PROBLEM SET »
1. According to the lecture notes on wave-particle duality, what happens to the interference pattern when one of the two holes is blocked?
2. Continue the lecture notes on wave-particle duality, picking up right after their final sentence.

EXCERPT »

Lecture 9: Quantum Mechanics: Wave-Particle Duality and Uncertainty

Wave-Like Behavior of Particles

All particles exhibit wave-like behavior.
Wave amplitude is related to the probability of finding the particle.
Wavelength is inversely proportional to the particle's momentum.
The wave properties of matter are not apparent in everyday life because the wavelength is scaled by Planck's constant, which is very small.

The Electron Beam Experiment

To illustrate the wave nature of matter, experiments often use electrons because their wave properties are observable at small scales.
An electron beam is directed at a screen (like in an old TV tube).
If an object with two tiny holes is placed in the path of the beam, one might expect to see two spots on the screen. However, an interference pattern is observed instead.

Interference Pattern Explained

The initial hypothesis might be that the electrons are interfering with each other due to their electric fields.
However, the experiment is modified to send electrons through one at a time.

Single Electron Interference

Even when electrons are sent through the two holes one at a time, the interference pattern still emerges after a sufficient number of electrons have passed through.
This indicates that each electron is interfering with itself.
This experiment has been conducted and verified, demonstrating the strange quantum behavior.

The Effect of Blocking One Hole

If one of the holes is blocked, the interference pattern disappears.
This suggests that the electron somehow knows whether there is more than one option available.
The electron explores all available options simultaneously, even if it doesn't physically go through all of them.
This principle is being explored in the development of quantum computers, which aim to perform numerous calculations simultaneously to solve complex problems.

Wave-Particle Duality

Electrons, which are considered particles, also possess wave properties.
Our classical understanding of particles and waves as distinct entities is insufficient.
Particles come in clumps but also exhibit wave behavior.

The Wave Function

The presence or existence of a particle is what's waving.
Erwin Schrodinger described this using a wave function ($\psi$).
The wave function contains all information about the particle, including its position and momentum.
The square of the wave function ( $\psi^2$ ) gives the probability of finding the particle at a specific point in space.
If you sum (integrate) $\psi^2$ over all space, it equals 1, because the particle must be somewhere.

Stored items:
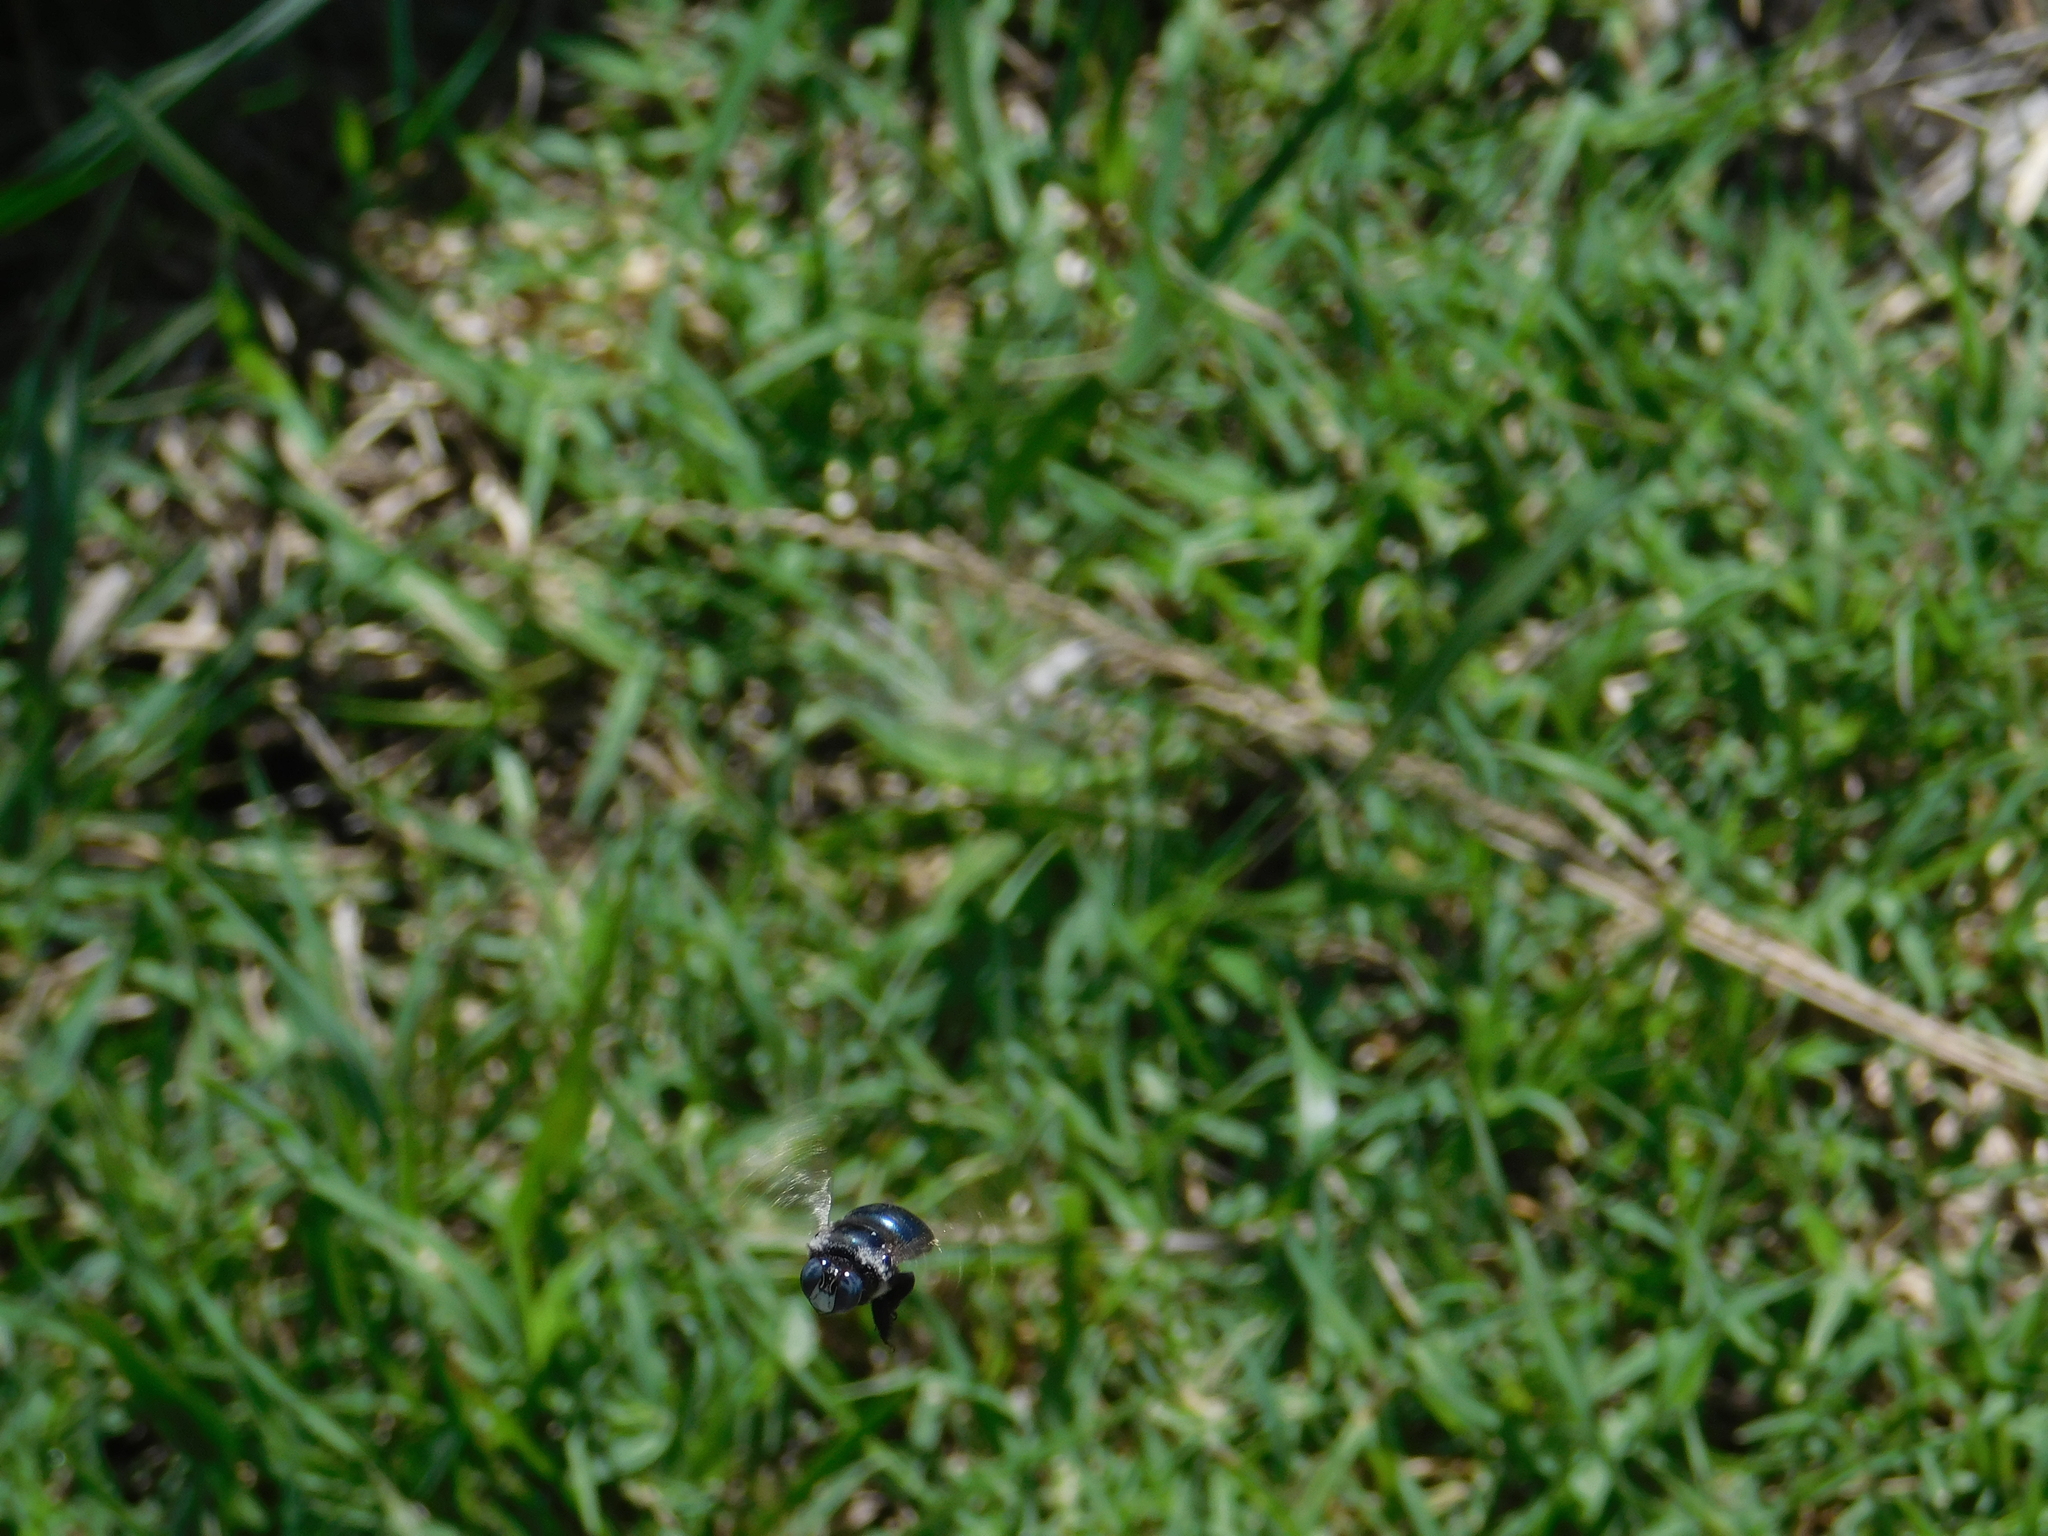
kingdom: Animalia
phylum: Arthropoda
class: Insecta
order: Hymenoptera
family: Apidae
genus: Xylocopa
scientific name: Xylocopa splendidula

PER-TASK ANSWERS »
1. The interference pattern disappears.

2.
$\int_{-\infty}^{\infty} \psi^2 dx = 1$
This process is called normalization.
A normalized wave function means $\psi^2$ is exactly equal to the probability. If its not normalized then $\psi^2$ is proportional to the probability.
$\psi$ can be positive or negative, useful for describing waves.

Wave Function and Probability Example

Given a wave function, the probability of finding a particle at a point is determined by the square of the wave function at that point.
For example, you are given a graph of a wave function $\psi$ over distance x with points x, y, and z. The point y is the local minima, the point z is almost on the x-axis and the point x is in between the two.
$y$ is the most probable location because when you square $\psi$ at point y it produces the highest value, and z is the least probable because the point z when you square $\psi$ at point z it produces the lowest value.

Wavelength and Momentum

Wavelength ($\lambda$) is inversely related to the particle's momentum ($\p$):
$\lambda = \frac{h}{p}$
Where h is Planck's constant.

Wavelength and Energy

Momentum is related to kinetic energy ($\KE$) by:
\KE = \frac{p^2}{2m}
Where m is the mass of the particle, and $v$ is its velocity.
Therefore, kinetic energy can be expressed in terms of wavelength:
\KE = \frac{h^2}{2m\lambda^2}

Hypothetical Scenario

If Planck's constant were much larger, the quantum effects would be apparent in everyday life.
Example: Calculating the size of Planck's constant required for a ping pong ball (mass = 2.7 grams, velocity = 12 m/s) to have a wavelength of 1 cm.
$h = \lambda \cdot p$
$p = mv$
$h = (0.01 \text{ m}) \cdot (0.0027 \text{ kg}) \cdot (12 \text{ m/s}) = 3.2 \times 10^{-4} \text{ Js}$
This value is much larger than the actual Planck's constant ($\approx 6.626 \times 10^{-34} \text{ Js}$), illustrating why quantum effects are only noticeable at small scales.

Implications of Probability

The wave function only provides the probability of finding a particle.
Any experiment will yield a range of results due to this inherent uncertainty.
This is relevant for all behaviors involving electrons.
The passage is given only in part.